**Selected excerpt:**
--------------------------------

Razer Wants To Build the Best Linux Laptop, And It Needs Your Help (facebook.com)
Min-Liang Tan, a founder, CEO and creative director of gaming hardware company Razer, has assured enthusiasts that the company is looking into developing good -- the "best" he says -- Linux notebook. He writes in a post: The Razer Blade series have become the default coding machine for many out there and one of the most common asks is for us to support Linux on it. Well - we're looking at it and we're inviting all Linux enthusiasts to weigh in at the new Linux Corner on Insider to post feedback, suggestions and ideas on how we can make it the best notebook in the world that supports Linux. So if you're a Linux enthusiast, do check out the introductory thread.
Only apps can app apps, so in order to make an appy apptop, they have to use an apperating app like Appdows 10 Cloud, the appiest apperating app! LUDDITE Linux can only run LUDDITE software!
Apps!
MSI's Dragon series is pretty damn close to perfect. They could stand to be a little lighter, but considering what's in there, most of that heft is probably heatsinks. I've had no complaints out of mine.
Enough said.
Looks like they want to compete with System76
Too bad Linux still use the archaic terminal. If the elitists could just shut it with their god damn terminal and add a proper GUI for everything, Linux would gain mainstream support. But as it is, considering you still need to use the terminal to do something as simple as changing the resolution when the OS doesn't support the GPU drivers, or installing an application... Forget any sort of mainstream support.
128 GB RAM
(2) 1 TB Solid State (Raid 1)
Best CPU on the market
Best Laptop GPU on the market
4K screen
4 USB 3.0
2 USB type c
HDMI out
Thin and lightweight
10 hour battery life
Headphone jack
All for $499.99
Are they going to pay me? What on Earth is so hard about putting together a Linux laptop? Thinkpads have been doing it for a decade.
All Razer does is put together over priced crap that breaks the day after the warranty expires. Fuck them
How come when I read this headline, I immediately thought of the car that Homer Simpson designed?
This is the current competition: https://betanews.com/2015/12/2...
A truly free and open-source software laptop... which allows a FOSS BIOS or UEFI replacement, FOSS drivers. No Blobs, or Intel ME.
Journalists, activists, and anyone who must have a secure, trusted computing device, need a modern alternative that be purchased off-the-shelf and supports Tails.
Requires a good nvidia card to be of interest, and support of discrete mode in BIOS so video ram > 2GB can be addressed. My key requirement is to be able to play No Man's Sky without booting into windows, and to be future-proof by supporting at least current gen VR rigs (even if the Linux software doesn't yet exist). Achieve this, with good performance, good support of virtualization, plenty of RAM (expandable to at least 128G), output to either built-in screen or external monitor, and make it a reasonable price ($1500) and I'm in.

--------------------------------

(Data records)
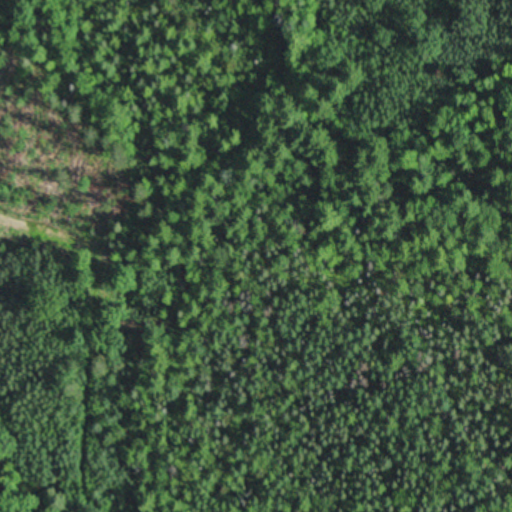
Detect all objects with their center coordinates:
road: (249, 416)
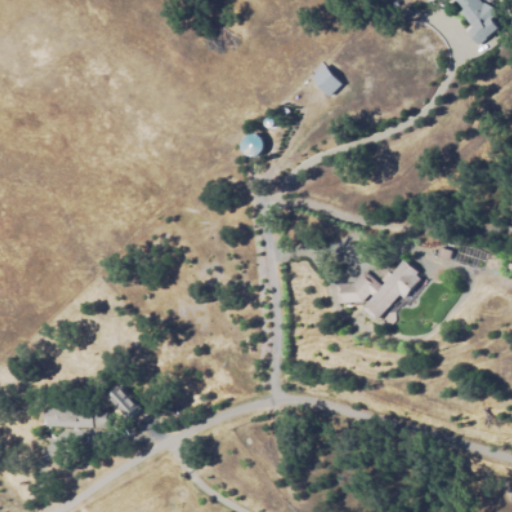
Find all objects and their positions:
building: (480, 18)
building: (481, 19)
building: (326, 79)
building: (328, 81)
building: (252, 143)
building: (446, 253)
building: (379, 289)
building: (380, 290)
building: (123, 400)
building: (128, 401)
road: (272, 404)
building: (78, 413)
building: (75, 417)
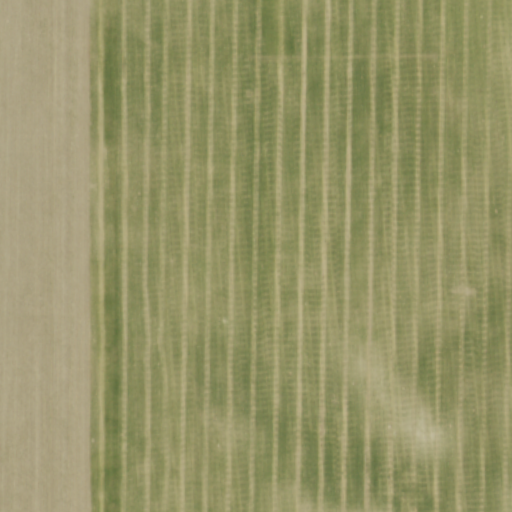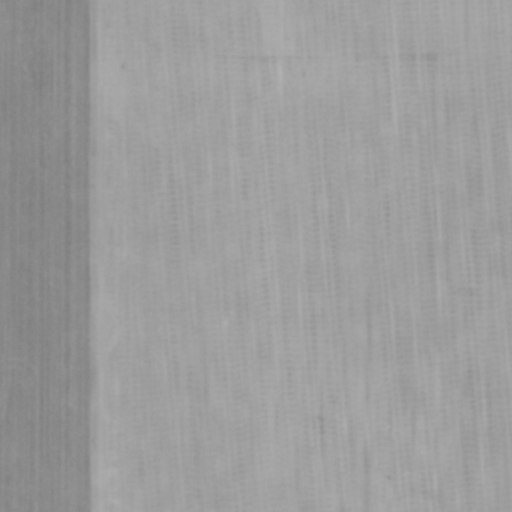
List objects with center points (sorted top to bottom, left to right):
crop: (256, 256)
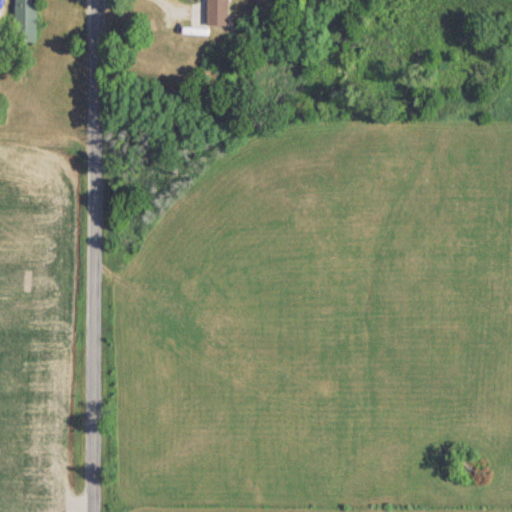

--------------------------------

**Short task 1:** In the Razer Linux laptop discussion, rewrite the paragraph beginning "Requires a good nvidia card" as a bulleted list that keeps its main facts.
**Short task 2:** According to the Razer Linux laptop discussion, where does Min-Liang Tan invite Linux enthusiasts to post feedback, suggestions and ideas?

**Exercise solution 1:**
- A good Nvidia card, with BIOS support for discrete mode so video RAM above 2GB can be addressed
- The ability to play No Man's Sky without booting into Windows
- Future-proofing through support for at least current-gen VR rigs, even if the Linux software doesn't yet exist
- Good performance and good virtualization support
- Plenty of RAM, expandable to at least 128G
- Output to either the built-in screen or an external monitor
- A reasonable price of $1500

**Exercise solution 2:** At the new Linux Corner on Insider.